WHAT THE TASK ASKS — Every line of the entries below that includes "click" belongs in the answer, copied as written.

MATERIAL FOR THIS EXERCISE —
┄┄┄┄┄┄┄┄┄┄
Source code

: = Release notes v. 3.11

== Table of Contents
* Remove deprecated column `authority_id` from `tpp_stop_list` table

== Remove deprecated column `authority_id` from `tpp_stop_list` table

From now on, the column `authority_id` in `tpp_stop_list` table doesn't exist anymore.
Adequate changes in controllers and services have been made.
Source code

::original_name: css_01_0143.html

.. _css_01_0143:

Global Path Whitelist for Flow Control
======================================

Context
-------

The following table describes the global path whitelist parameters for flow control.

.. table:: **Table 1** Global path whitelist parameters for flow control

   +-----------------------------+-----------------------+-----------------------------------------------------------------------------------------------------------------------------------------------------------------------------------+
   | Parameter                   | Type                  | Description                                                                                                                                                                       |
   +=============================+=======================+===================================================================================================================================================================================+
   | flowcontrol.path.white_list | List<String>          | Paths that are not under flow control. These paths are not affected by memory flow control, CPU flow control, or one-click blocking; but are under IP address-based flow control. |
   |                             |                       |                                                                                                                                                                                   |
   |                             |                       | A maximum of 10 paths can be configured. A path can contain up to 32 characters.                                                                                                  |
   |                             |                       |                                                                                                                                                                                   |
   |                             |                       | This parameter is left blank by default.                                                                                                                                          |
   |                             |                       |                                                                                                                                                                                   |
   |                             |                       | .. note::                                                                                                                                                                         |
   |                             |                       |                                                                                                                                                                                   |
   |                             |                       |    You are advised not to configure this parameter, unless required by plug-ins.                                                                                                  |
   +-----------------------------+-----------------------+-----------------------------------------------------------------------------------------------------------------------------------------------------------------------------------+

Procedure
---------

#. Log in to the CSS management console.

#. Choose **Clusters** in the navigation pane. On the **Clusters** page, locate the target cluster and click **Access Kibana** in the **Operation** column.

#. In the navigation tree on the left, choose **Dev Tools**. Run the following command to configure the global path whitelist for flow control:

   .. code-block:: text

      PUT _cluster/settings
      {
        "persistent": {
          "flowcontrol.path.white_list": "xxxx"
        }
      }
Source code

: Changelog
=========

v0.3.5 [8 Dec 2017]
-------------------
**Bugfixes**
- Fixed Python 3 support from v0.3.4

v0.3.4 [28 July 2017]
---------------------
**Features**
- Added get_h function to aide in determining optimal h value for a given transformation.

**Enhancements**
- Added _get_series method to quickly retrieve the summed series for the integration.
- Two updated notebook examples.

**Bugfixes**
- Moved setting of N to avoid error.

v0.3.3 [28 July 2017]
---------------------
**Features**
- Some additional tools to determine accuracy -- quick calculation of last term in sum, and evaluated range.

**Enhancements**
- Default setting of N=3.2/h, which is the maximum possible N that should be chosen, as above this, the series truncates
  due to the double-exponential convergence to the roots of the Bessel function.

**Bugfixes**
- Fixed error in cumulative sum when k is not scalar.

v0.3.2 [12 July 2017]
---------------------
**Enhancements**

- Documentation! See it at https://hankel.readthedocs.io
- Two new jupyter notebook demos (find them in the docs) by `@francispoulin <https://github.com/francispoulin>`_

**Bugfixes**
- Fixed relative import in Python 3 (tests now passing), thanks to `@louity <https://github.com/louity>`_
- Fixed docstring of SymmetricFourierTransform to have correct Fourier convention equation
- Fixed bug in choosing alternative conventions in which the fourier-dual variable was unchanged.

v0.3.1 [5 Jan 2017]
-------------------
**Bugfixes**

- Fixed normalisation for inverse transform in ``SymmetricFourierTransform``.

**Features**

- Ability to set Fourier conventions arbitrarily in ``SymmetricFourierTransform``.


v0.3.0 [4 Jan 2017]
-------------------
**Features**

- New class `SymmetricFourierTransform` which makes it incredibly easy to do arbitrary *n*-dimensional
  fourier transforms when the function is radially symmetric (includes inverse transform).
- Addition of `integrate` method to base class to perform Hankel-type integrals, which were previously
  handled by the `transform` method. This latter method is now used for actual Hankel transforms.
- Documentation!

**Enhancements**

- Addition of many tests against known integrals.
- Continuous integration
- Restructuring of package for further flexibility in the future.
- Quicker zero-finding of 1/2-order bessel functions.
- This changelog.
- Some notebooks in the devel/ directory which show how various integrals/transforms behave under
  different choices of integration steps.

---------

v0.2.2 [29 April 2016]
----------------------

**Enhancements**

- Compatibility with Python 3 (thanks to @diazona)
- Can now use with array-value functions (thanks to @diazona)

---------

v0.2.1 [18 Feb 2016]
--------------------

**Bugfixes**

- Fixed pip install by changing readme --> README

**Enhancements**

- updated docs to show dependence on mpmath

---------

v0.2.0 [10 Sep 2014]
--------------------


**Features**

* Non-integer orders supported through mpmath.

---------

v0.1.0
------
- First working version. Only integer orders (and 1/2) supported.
┄┄┄┄┄┄┄┄┄┄
TASK RESPONSE —
   | flowcontrol.path.white_list | List<String>          | Paths that are not under flow control. These paths are not affected by memory flow control, CPU flow control, or one-click blocking; but are under IP address-based flow control. |
#. Choose **Clusters** in the navigation pane. On the **Clusters** page, locate the target cluster and click **Access Kibana** in the **Operation** column.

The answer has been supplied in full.